Andropov's test

Speculating on whether Yuri Andropov, the new leader of the Soviet Union, is hardline or softline, conservative or moderate, is a fascinating but frustrating game. By Western standards, everyone is a hardliner. Mr. Andropov moved quickly into the most powerful position in the Kremlin - general secretary of the Soviet Communist Party - and, to stay there, he will have to serve the interests and purposes of the totalitarian Soviet state.

The question is whether he is capable of the kind of flexibility that will be needed to cope with the nation's troubles at home and abroad. There is some evidence that, although he can be ruthless - as demonstrated by his crackdown on dissent as head of the KGB - Mr. Andropov is not a hidebound ideologue unwilling to adapt to changing circumstances. The Hungarians, for one, seem to think he was in part responsible for the fact that Janos Kadar emerged as a pragmatic reformer after Moscow brutally put down the Hungarian uprising in 1956. Mr. Andropov was then Soviet ambassador in Budapest, and may have had an influence on Brezhnev's willingness to let Hungary experiment with a reformist policy.

As for his connection with the dreaded KGB, it might be mentioned that Mr. Andropov was not a career secret policeman but came up through the party ranks. When he left an earlier post in the important party Secretariat to become KGB chief in 1967, the move was an effort to batten down civilian party control of the secret police apparatus. Some Kremlinologists believe, moreover, that this experience gave him a useful knowledge of the world - and of the tolerance for change possible within Soviet society.

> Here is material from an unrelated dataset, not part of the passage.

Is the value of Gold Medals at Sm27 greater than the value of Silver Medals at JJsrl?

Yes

Be that as it may, there can be no doubt that what the Soviet system needs is a breath of fresh air blowing through its stodgy corridors.Mr. Andropov inherits an economy in shambles. It should gall him and his colleagues that 65 years after the Bolshevik Revolution the regime cannot provide the Soviet people with enough decent housing, or the most rudimentary consumer goods, or an abundance and variety of food on the table. There is hardly a country in the world that has not made better progress in feeding its people.

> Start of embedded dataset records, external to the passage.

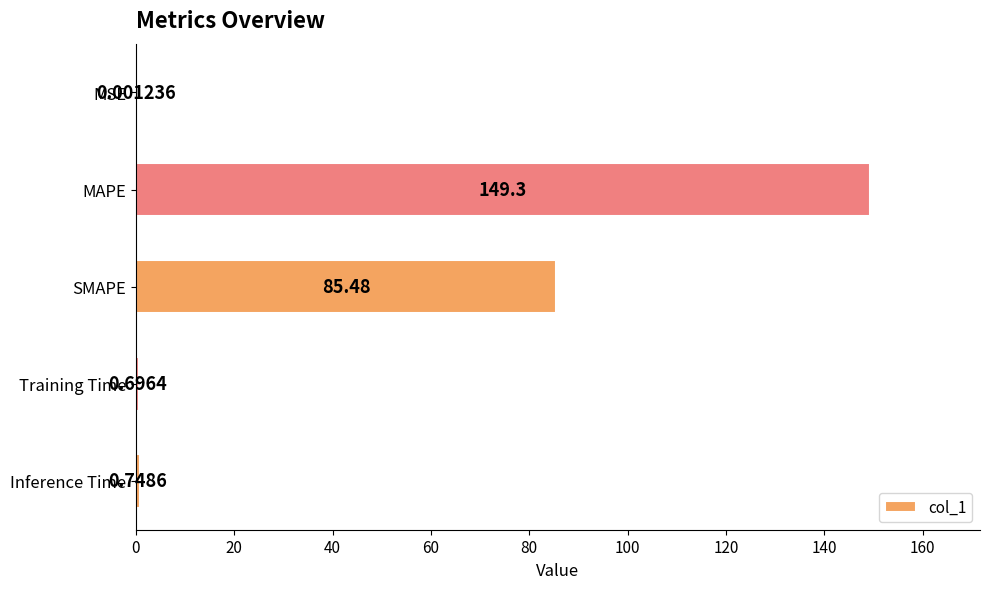

Between MAPE and MSE, which is larger?

MAPE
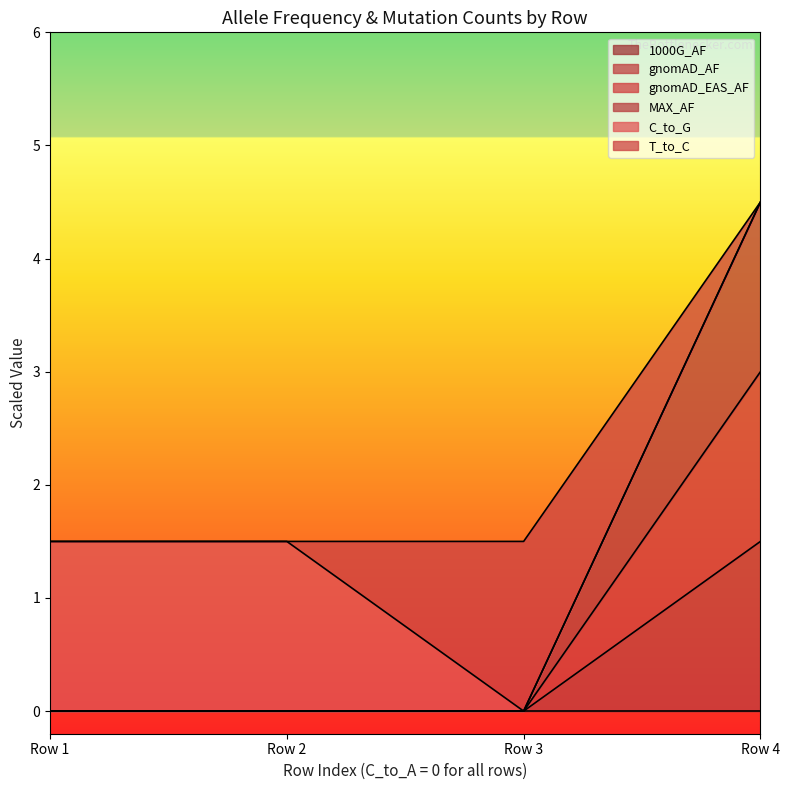

The gnomAD_EAS_AF series shows 1.0 at Row 4. True or false?

False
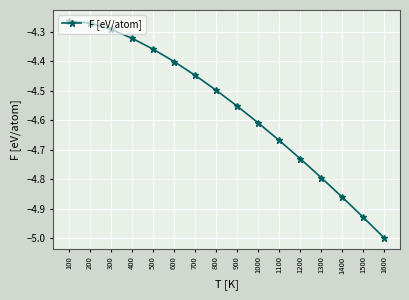

Between 700 and 1100, which is larger?

700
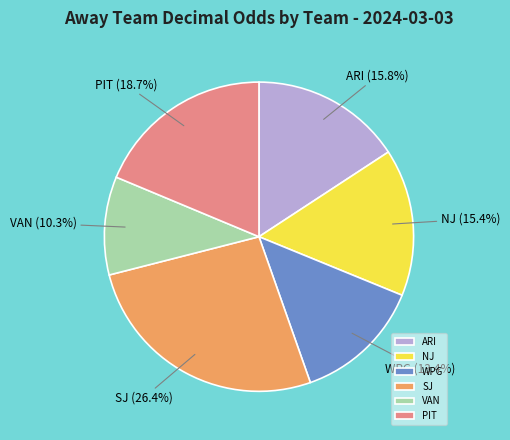

Approximately how many times larger is the value at VAN compared to SJ?

0.4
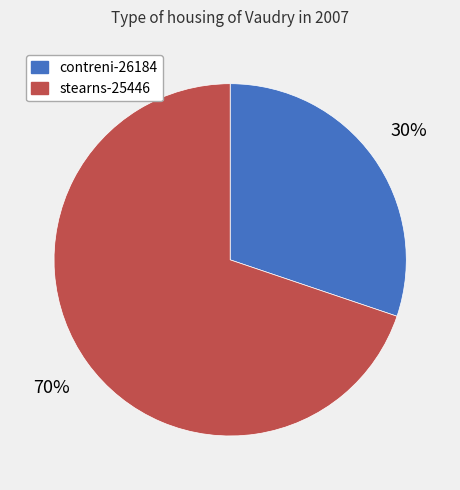

True or false: contreni-26184 accounts for 30% of the total.

True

But the Politburo cannot hope to overcome the inertia of the leaden Soviet bureaucracy by mere tinkering. Brezhnev had his plans for reviving agriculture. But it will take fundamentally new, creative ideas - and the determination and courage to implement them - to turn things around . There is plenty of scientific and technical talent in the Soviet Union but it needs to be freed to come to flower.

Would economic reform lead to challenge of the political system? That, in Kremlin eyes, is always the danger. But surely even within the rigidities of the communist system there is room for innovation. The Soviet leadership has seen that Western-style music and jeans have not started a political revolution. Perhaps they would find a loosening of the lid, a bit more elbow room for Soviet citizens, far less threatening than they think.

Overseas, too, Mr. Andropov has his challenges. His predecessor bequeathed the strongest military machine in Soviet history. Yet that power counts for little in the Kremlin's ability to influence others. In few places in the world are the Russians respected, and even in Eastern Europe, their own backyard, people are struggling to get out from under Moscow's heel. Is that how Mr. Andropov wants Russians to be regarded? Merely as crude thugs that can command loyalty only at the point of a gun? Indeed the respect and stature which the Soviet Union so desperately seeks will remain elusive until it can show the world a different face.

Granted, things cannot change quickly. Mr. Andropov's rivals will be nipping at his heels at every turn. But if the new Soviet leader has the sophistication and capacity for flexibility - and even the poetic bent - some credit him with, he will fearlessly begin to move his country in new directions. This will be the test of his leadership.